Because our values are shaped and reinforced by our interactions with other people, we are heavily influenced by what we see others doing. People are intensely social animals. That explains the appeal of social media generally. At the convenience of our fingers, we can have access to famous and funny (and annoying) people all over the world. They're called influencers for a reason.
In this week's Paradise Found installment, Americans Already Work Two Extra Full-Time Jobs, I discuss just how much time we are spending on-line. I knew it was a lot, but the latest figures are staggering.
Despite spending so much time on-line, our human need to identify with a social group is as strong as ever. Indeed, it is easy to find social groups on-line, much easier than in person. Because the net is cast widely, you can find people who share your specific interests no matter how extreme. As a result, we see two predictable outcomes: group members reinforce and amplify their particular beliefs, and group members distinguish in-group from out-group members.
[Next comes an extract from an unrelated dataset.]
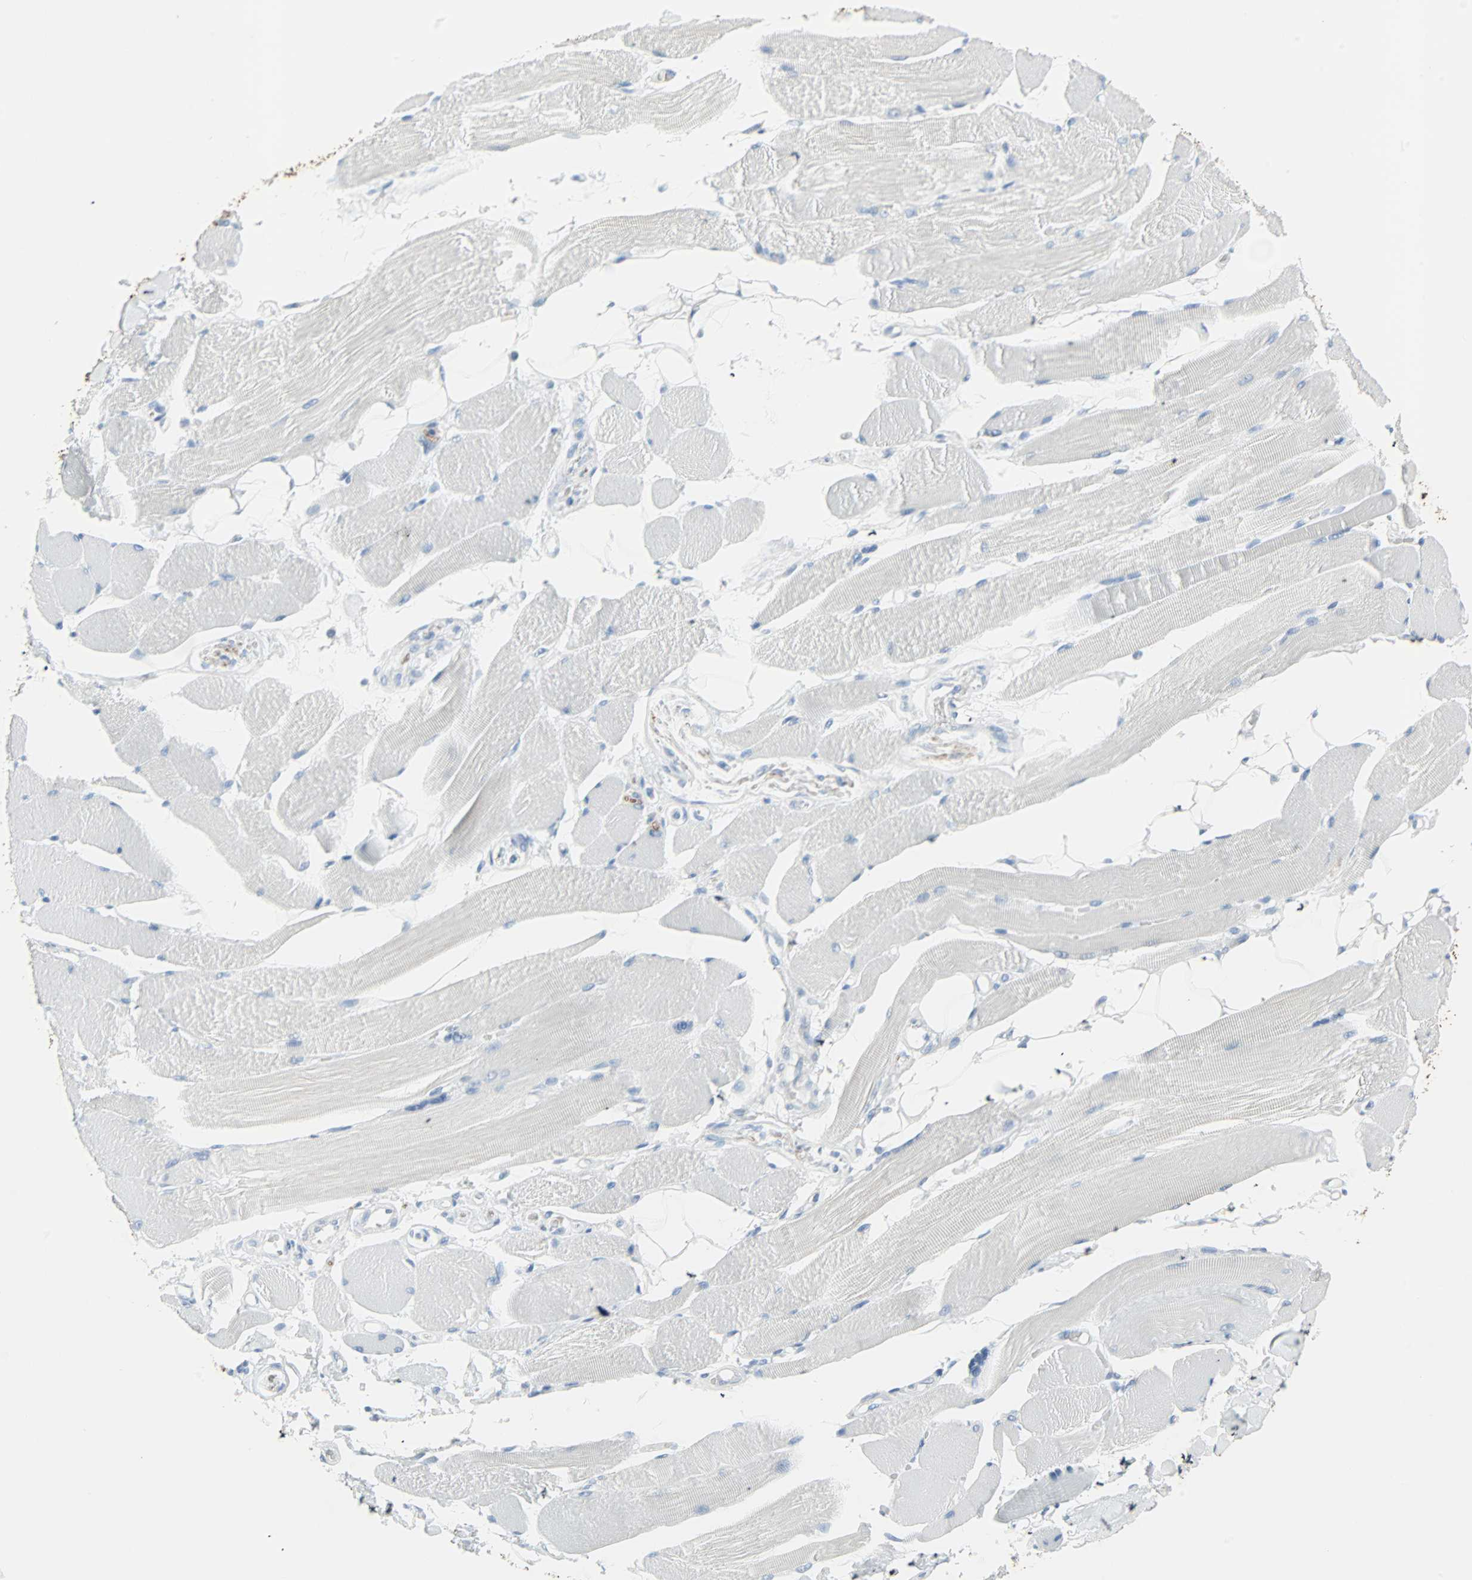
{"staining": {"intensity": "negative", "quantity": "none", "location": "none"}, "tissue": "skeletal muscle", "cell_type": "Myocytes", "image_type": "normal", "snomed": [{"axis": "morphology", "description": "Normal tissue, NOS"}, {"axis": "topography", "description": "Skeletal muscle"}, {"axis": "topography", "description": "Peripheral nerve tissue"}], "caption": "An IHC image of unremarkable skeletal muscle is shown. There is no staining in myocytes of skeletal muscle. Nuclei are stained in blue.", "gene": "STX1A", "patient": {"sex": "female", "age": 84}}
An interesting and dangerous thing happens when we substitute on-line interactions for in-person interactions: our common values erode even further and become diffuse. We no longer adopt shared values from our immediate culture and surroundings. I don't need to know or care what my neighbors think or do because I don't see them nearly as often as I see my social media feed. I anyway care less about my neighbors because the people I follow on Twitter and Instagram are so much more glamorous. Most worryingly, I feel I have little in common with my neighbors because they are not part of my group.
When we combine strong group identification, loss of shared values, and lack of trust in institutions, history shows it is a short step to dreadful outcomes. In short, people are much more likely to demonize and victimize other group members, and ultimately end up killing each other.
Think it couldn't happen here? How much do you really trust that the people around you share the same ethical values as you do? Are you sure they would make the same decisions about what is morally correct behavior?
This week's Moral Letters provide us only partial relief from such a weighty topic. Moral Letter 099 On Mourning The Dead addresses why some people take grieving too far. If what I discuss above is correct, we may all need a lesson in what is the proper way to approach loss.
In Moral Letter 100 On Popular Authors, we learn that we can take more than guilty pleasure from reading books by popular authors.
By periodically asking ourselves to notice why we enjoy an author's passage, we are training ourselves to pay attention to our thoughts. This is an excellent habit for helping us follow reason in other situations. That's a kind of mental hygiene that can lead to the moral hygiene that we sorely need.